Extracted records:

━━━━━━━━━━━━━━━━━━━━

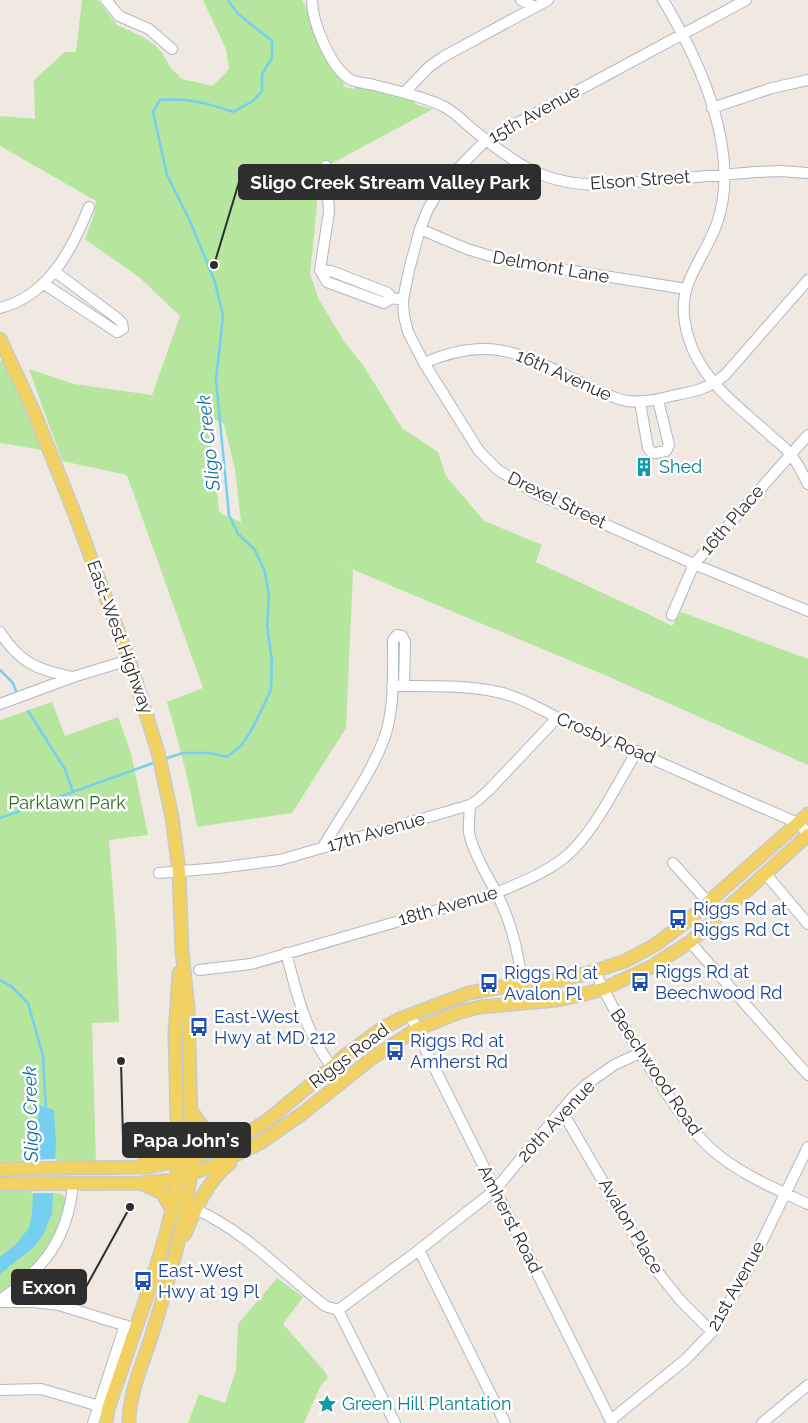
<svg xmlns="http://www.w3.org/2000/svg" width="808" height="1423" font-family="Raleway,sans-serif">
	<style>
		.green { fill: #b6e59e; fill-rule: evenodd }
		.water { fill: #75cff0 }
		.pier { fill: #efe9e1 }
		.lines { fill: none; stroke-linecap: round; stroke-linejoin: round }
		.stream { stroke: #75cff0; stroke-width: 2.5 }
		.minor-casing { stroke: #b4b7c1; stroke-width: 12 }
		.major-casing { stroke: #c9c9c9; stroke-width: 15 }
		.minor { stroke: #fff; stroke-width: 10 }
		.major { stroke: #f2d163; stroke-width: 12 }
		.labels { text-anchor: middle; stroke-width: 5; stroke-linejoin: round; paint-order: stroke }
		.street-label { font-size: 18px; fill: #2e2e2e; stroke: #fff }
		.culture-label { font-size: 18px; fill: #0d838f; stroke: #fff; text-anchor: start }
		.park-label { font-size: 18px; fill: #2c6e1b; stroke: #fff }
		.transit-label { font-size: 18px; fill: #164399; stroke: #fff; text-anchor: start }
		.water-label { font-size: 19px; font-style: italic; fill: #0d6fa3; stroke: #fff }
		.leader { fill: none; stroke: #2e2e2e; stroke-width: 2 }
		.callout-dot { fill: #2e2e2e; stroke: #fff; stroke-width: 2 }
		.callout { fill: #2e2e2e; stroke: #2e2e2e; stroke-width: 2 }
		.callout-label { font-size: 19px; text-anchor: middle; font-weight: bold; fill: #fff }
	</style>
	<rect width="100%" height="100%" fill="#efe9e1"/>
	<!-- green -->
	<path class="green" d="M82,0H98L117,25L143,37L156,46L163,54L170,67L182,79L213,86L229,69L226,49L203,0H302L325,43L345,87L353,89L356,87L416,97L415,104L433,109L316,172L317,205L310,274L319,300L345,343L363,365L402,428L438,452L446,476L484,521L542,545L536,562L646,613L672,626L681,612L808,659V765L607,676L330,560L353,570L346,728L292,813L197,827C190,784 179,743 167,702L203,688L127,475L62,461L29,369L74,384L152,395L180,316L139,277L85,239L94,215L96,201L0,146V116L35,119L34,80L65,52H76ZM206,415L224,424L235,469L241,522L222,514L219,511L215,473Z
		M0,361H4L42,450L0,443Z
		M52,702L65,736L118,717L131,753L148,835L109,840L116,932L119,1022L92,1023L96,1164L0,1162V720Z
		M0,1189L62,1194L66,1199L62,1225L35,1269L0,1295Z
		M277,1278L303,1297L283,1324L326,1373L328,1378L321,1385L304,1423H188L199,1394L225,1403L236,1370L238,1324Z"/>
	<!-- water -->
	<path class="water" d="M39,1105L54,1110L56,1143L52,1214L44,1233L34,1247L0,1274V1257L15,1245L29,1228L32,1214L35,1144Z"/>
	<!-- pier -->
	<path class="pier" d="M57,1159L56,1193H31L32,1160Z"/>
	<g class="lines">
		<!-- stream -->
		<path class="stream" d="M0,670L13,683L16,691
			M28,711L65,769L73,792
			M164,759L183,753H210L227,757L242,745L253,727L271,690L272,661L267,625L269,596L265,572L255,550L238,534L229,515L216,380L223,316L215,282L190,221L167,175L153,112L160,100C188,98 207,103 233,112L253,101L262,91V74L272,58V41L237,13L228,0
			M0,818L156,762
			M0,980L11,986L28,1003L43,1056L46,1110"/>
		<!-- minor casing -->
		<g class="minor-casing">
			<path id="minor" d="M106,0L119,16L149,29L172,49
				M312,0C312,22 330,65 348,78C354,83 366,83 374,85C397,91 422,96 443,106C455,112 466,124 476,132C518,166 544,184 600,185L756,172L781,171L808,173
				M521,0L535,7
				M663,0C700,61 743,154 716,226C700,267 673,286 688,336C701,382 739,406 772,437C778,442 786,448 791,455C798,463 803,475 808,484
				M746,0L486,140L444,183L428,209L420,229L409,270L403,300L404,316L408,332L424,363L479,451L498,470L535,493L694,564L808,611
				M404,93L429,67L443,57L548,0
				M712,108L772,88L808,80
				M420,229L467,249L504,260L686,289
				M320,270L329,212L326,166
				M320,270L331,271L388,293L392,298L403,300
				M320,270L327,282L384,303L392,298
				M44,284L117,332L123,329L122,323L117,318L54,271
				M0,308C48,296 72,250 89,207
				M424,363C490,334 522,354 582,383C596,390 611,398 627,401C644,403 660,399 676,395C697,391 707,389 725,375L808,280
				M640,402L648,448L651,452L655,453L666,451L669,445L658,400
				M672,615L694,564L808,435
				M0,632C19,662 37,670 72,677
				M392,686C427,686 464,685 498,692C525,698 547,714 571,724C648,756 722,791 798,823L808,833
				M0,704L73,677L129,660
				M470,805C470,814 468,824 469,832C471,847 488,878 496,892C511,921 519,952 522,985
				M323,847C343,812 382,760 389,721C394,695 393,667 393,640L397,635L402,636L405,642L404,686
				M673,863L708,902
				M159,873L219,868L280,860L470,805L478,800L490,789L557,718
				M765,873L808,924
				M690,942L808,1075
				M286,953C297,994 305,1032 332,1067
				M199,970L251,964L496,893C520,883 543,874 564,858C593,835 617,784 637,751
				M595,971C612,1009 633,1043 656,1077C675,1106 693,1136 721,1157C747,1177 778,1190 808,1204
				M410,1014L428,1055L612,1423
				M562,1111L649,1261L680,1300L712,1332
				M197,1210C246,1232 283,1273 325,1306L338,1310L395,1423
				M419,1250L505,1423
				M31,1276L43,1294L58,1305
				M0,1300C44,1269 68,1239 73,1184
				M0,1302H33L59,1305L136,1329
				M338,1310L419,1250L495,1190L528,1150L573,1097L587,1084L614,1065L640,1053
				M0,1390L41,1389L99,1406
				M611,1420L685,1360L712,1332L747,1272L808,1147
				M93,1423L125,1325
				M762,1423L808,1385"/>
		</g>
		<!-- major casing -->
		<g class="major-casing">
			<path id="major" d="M0,339L34,412L74,512L129,660L158,752L172,817L179,871L182,951L188,1008L192,1158C188,1216 171,1272 154,1328C145,1359 129,1390 129,1423
				M192,1112C204,1130 213,1143 238,1136
				M140,1166L161,1152L176,1126
				M0,1169L148,1167L192,1158L231,1143L268,1120L347,1054L381,1029L402,1018L469,993L502,987L562,980L595,971L625,961L655,945L687,921L808,814
				M0,1184L141,1183L172,1180L213,1166L260,1143L303,1113L372,1058L417,1029L460,1012L480,1007L557,1000L581,995L603,989L651,967L690,942L808,835
				M143,1184L162,1193L172,1210
				M185,1234C195,1209 208,1180 230,1163
				M106,1423L108,1409L153,1278L167,1230L175,1196L178,1162L175,1034L179,973"/>
		</g>
		<!-- minor -->
		<use href="#minor" class="minor"/>
		<!-- major -->
		<use href="#major" class="major"/>
	</g>
	<!-- icons -->
	<defs>
		<g id="building-bare" transform="scale(1.5)"><path d="M-4-6H4V6H1V3H-1V6H-4ZM-2.5-4.3h1.7v1.8h-1.7ZM.8-4.3h1.7v1.8H.8ZM-2.5-1h1.7V.8h-1.7ZM.8-1h1.7V.8H.8Z" fill="#0f9aa8" stroke="#fff" stroke-width="2.5" paint-order="stroke"/></g>
		<g id="bus-bare" transform="scale(1.5)"><path d="M-5-6H5V4H4V6H2V4H-2V6H-4V4H-5ZM-3.5-4V0h7V-4ZM-3.5 1.2v1.5H-2V1.2ZM2 1.2v1.5H3.5V1.2Z" fill="#1a4fb4" stroke="#fff" stroke-width="2.5" paint-order="stroke"/></g>
		<g id="sight-bare" transform="scale(1.5)"><path d="M0-6L1.8-2.2L6-1.7L2.9 1.2L3.7 5.4L0 3.3L-3.7 5.4L-2.9 1.2L-6-1.7L-1.8-2.2Z" fill="#0f9aa8" stroke="#fff" stroke-width="2.5" paint-order="stroke"/></g>
	</defs>
	<g fill-rule="evenodd">
		<use href="#building-bare" x="644" y="467"/>
		<use href="#bus-bare" x="678" y="919"/>
		<use href="#bus-bare" x="640" y="982"/>
		<use href="#bus-bare" x="489" y="983"/>
		<use href="#bus-bare" x="199" y="1027"/>
		<use href="#bus-bare" x="395" y="1051"/>
		<use href="#bus-bare" x="143" y="1281"/>
		<use href="#sight-bare" x="327" y="1404"/>
	</g>
	<g class="labels">
		<!-- street labels -->
		<g class="street-label">
			<text transform="translate(534 114) rotate(-29)" y="6">15th Avenue</text>
			<text transform="translate(640 180) rotate(-4)" y="6">Elson Street</text>
			<text transform="translate(551 267) rotate(10)" y="6">Delmont Lane</text>
			<text transform="translate(564 375) rotate(24)" y="6">16th Avenue</text>
			<text transform="translate(557 500) rotate(26)" y="6">Drexel Street</text>
			<text transform="translate(732 520) rotate(-49)" y="6">16th Place</text>
			<text transform="translate(120 637) rotate(70)" y="6">East-West Highway</text>
			<text transform="translate(606 738) rotate(23)" y="6">Crosby Road</text>
			<text transform="translate(376 832) rotate(-16)" y="6">17th Avenue</text>
			<text transform="translate(448 906) rotate(-16)" y="6">18th Avenue</text>
			<text transform="translate(349 1056) rotate(-37)" y="6">Riggs Road</text>
			<text transform="translate(656 1072) rotate(56)" y="6">Beechwood Road</text>
			<text transform="translate(556 1121) rotate(-47)" y="6">20th Avenue</text>
			<text transform="translate(510 1219) rotate(63)" y="6">Amherst Road</text>
			<text transform="translate(631 1226) rotate(59)" y="6">Avalon Place</text>
			<text transform="translate(736 1286) rotate(-61)" y="6">21st Avenue</text>
		</g>
		<!-- culture labels -->
		<g class="culture-label">
			<text x="659" y="473">Shed</text>
			<text x="342" y="1410">Green Hill Plantation</text>
		</g>
		<!-- park labels -->
		<g class="park-label">
			<text x="67" y="809">Parklawn Park</text>
		</g>
		<!-- transit labels -->
		<g class="transit-label">
			<text x="693" y="915">Riggs Rd at<tspan x="693" dy="21">Riggs Rd Ct</tspan></text>
			<text x="655" y="978">Riggs Rd at<tspan x="655" dy="21">Beechwood Rd</tspan></text>
			<text x="504" y="979">Riggs Rd at<tspan x="504" dy="21">Avalon Pl</tspan></text>
			<text x="214" y="1023">East-West<tspan x="214" dy="21">Hwy at MD 212</tspan></text>
			<text x="410" y="1047">Riggs Rd at<tspan x="410" dy="21">Amherst Rd</tspan></text>
			<text x="158" y="1277">East-West<tspan x="158" dy="21">Hwy at 19 Pl</tspan></text>
		</g>
		<!-- water labels -->
		<g class="water-label">
			<text transform="translate(208 443) rotate(-96)" y="7">Sligo Creek</text>
			<text transform="translate(30 1114) rotate(-91)" y="7">Sligo Creek</text>
		</g>
	</g>
	<!-- callouts -->
	<path class="leader" d="M214 265L239 182M121 1061L123 1140M130 1207L86 1287"/>
	<g class="callout-dot">
		<circle cx="214" cy="265" r="5"/>
		<circle cx="121" cy="1061" r="5"/>
		<circle cx="130" cy="1207" r="5"/>
	</g>
	<g class="callout">
		<rect x="239" y="165" width="301" height="34" rx="5"/>
		<rect x="123" y="1123" width="127" height="34" rx="5"/>
		<rect x="12" y="1270" width="74" height="34" rx="5"/>
	</g>
	<g class="callout-label">
		<text x="390" y="189">Sligo Creek Stream Valley Park</text>
		<text x="186" y="1147">Papa John's</text>
		<text x="49" y="1294">Exxon</text>
	</g>
</svg>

━━━━━━━━━━━━━━━━━━━━

■ PROBLEM REQUIREMENTS ■
Look through the entries above and quote exactly the lines from the line with "M765,873L808,924" to the line with "M192,1112C204,1130 213,1143 238,1136", counting both of those lines.

■ TASK SOLUTION ■
				M765,873L808,924
				M690,942L808,1075
				M286,953C297,994 305,1032 332,1067
				M199,970L251,964L496,893C520,883 543,874 564,858C593,835 617,784 637,751
				M595,971C612,1009 633,1043 656,1077C675,1106 693,1136 721,1157C747,1177 778,1190 808,1204
				M410,1014L428,1055L612,1423
				M562,1111L649,1261L680,1300L712,1332
				M197,1210C246,1232 283,1273 325,1306L338,1310L395,1423
				M419,1250L505,1423
				M31,1276L43,1294L58,1305
				M0,1300C44,1269 68,1239 73,1184
				M0,1302H33L59,1305L136,1329
				M338,1310L419,1250L495,1190L528,1150L573,1097L587,1084L614,1065L640,1053
				M0,1390L41,1389L99,1406
				M611,1420L685,1360L712,1332L747,1272L808,1147
				M93,1423L125,1325
				M762,1423L808,1385"/>
		</g>
		<!-- major casing -->
		<g class="major-casing">
			<path id="major" d="M0,339L34,412L74,512L129,660L158,752L172,817L179,871L182,951L188,1008L192,1158C188,1216 171,1272 154,1328C145,1359 129,1390 129,1423
				M192,1112C204,1130 213,1143 238,1136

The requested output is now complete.